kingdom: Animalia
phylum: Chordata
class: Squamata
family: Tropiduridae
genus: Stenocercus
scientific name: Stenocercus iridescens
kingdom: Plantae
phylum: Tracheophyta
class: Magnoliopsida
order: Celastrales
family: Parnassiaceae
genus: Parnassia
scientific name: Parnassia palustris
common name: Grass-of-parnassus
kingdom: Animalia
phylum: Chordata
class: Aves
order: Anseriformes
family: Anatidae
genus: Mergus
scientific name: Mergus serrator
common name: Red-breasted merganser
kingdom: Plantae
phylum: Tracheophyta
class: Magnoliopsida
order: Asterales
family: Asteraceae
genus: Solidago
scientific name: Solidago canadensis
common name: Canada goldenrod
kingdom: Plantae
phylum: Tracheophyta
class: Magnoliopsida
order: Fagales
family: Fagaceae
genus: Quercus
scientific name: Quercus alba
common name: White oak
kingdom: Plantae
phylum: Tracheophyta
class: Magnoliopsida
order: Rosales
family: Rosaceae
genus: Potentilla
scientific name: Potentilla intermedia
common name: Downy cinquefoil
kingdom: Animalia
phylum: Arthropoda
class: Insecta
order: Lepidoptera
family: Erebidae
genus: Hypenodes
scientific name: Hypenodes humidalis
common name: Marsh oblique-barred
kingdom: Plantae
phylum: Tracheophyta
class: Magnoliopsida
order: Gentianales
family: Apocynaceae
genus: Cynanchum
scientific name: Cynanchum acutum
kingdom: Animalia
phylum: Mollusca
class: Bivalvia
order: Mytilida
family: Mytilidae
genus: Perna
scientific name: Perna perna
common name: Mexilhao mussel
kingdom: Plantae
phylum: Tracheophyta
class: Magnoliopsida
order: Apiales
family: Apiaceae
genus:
·····
**WHAT THIS TASK INVOLVES:** Output all the lines above as a numbered list, omitting any blank ones.

**ANSWER TO THE PROBLEM:**
1. kingdom: Animalia
2. phylum: Chordata
3. class: Squamata
4. family: Tropiduridae
5. genus: Stenocercus
6. scientific name: Stenocercus iridescens
7. kingdom: Plantae
8. phylum: Tracheophyta
9. class: Magnoliopsida
10. order: Celastrales
11. family: Parnassiaceae
12. genus: Parnassia
13. scientific name: Parnassia palustris
14. common name: Grass-of-parnassus
15. kingdom: Animalia
16. phylum: Chordata
17. class: Aves
18. order: Anseriformes
19. family: Anatidae
20. genus: Mergus
21. scientific name: Mergus serrator
22. common name: Red-breasted merganser
23. kingdom: Plantae
24. phylum: Tracheophyta
25. class: Magnoliopsida
26. order: Asterales
27. family: Asteraceae
28. genus: Solidago
29. scientific name: Solidago canadensis
30. common name: Canada goldenrod
31. kingdom: Plantae
32. phylum: Tracheophyta
33. class: Magnoliopsida
34. order: Fagales
35. family: Fagaceae
36. genus: Quercus
37. scientific name: Quercus alba
38. common name: White oak
39. kingdom: Plantae
40. phylum: Tracheophyta
41. class: Magnoliopsida
42. order: Rosales
43. family: Rosaceae
44. genus: Potentilla
45. scientific name: Potentilla intermedia
46. common name: Downy cinquefoil
47. kingdom: Animalia
48. phylum: Arthropoda
49. class: Insecta
50. order: Lepidoptera
51. family: Erebidae
52. genus: Hypenodes
53. scientific name: Hypenodes humidalis
54. common name: Marsh oblique-barred
55. kingdom: Plantae
56. phylum: Tracheophyta
57. class: Magnoliopsida
58. order: Gentianales
59. family: Apocynaceae
60. genus: Cynanchum
61. scientific name: Cynanchum acutum
62. kingdom: Animalia
63. phylum: Mollusca
64. class: Bivalvia
65. order: Mytilida
66. family: Mytilidae
67. genus: Perna
68. scientific name: Perna perna
69. common name: Mexilhao mussel
70. kingdom: Plantae
71. phylum: Tracheophyta
72. class: Magnoliopsida
73. order: Apiales
74. family: Apiaceae
75. genus:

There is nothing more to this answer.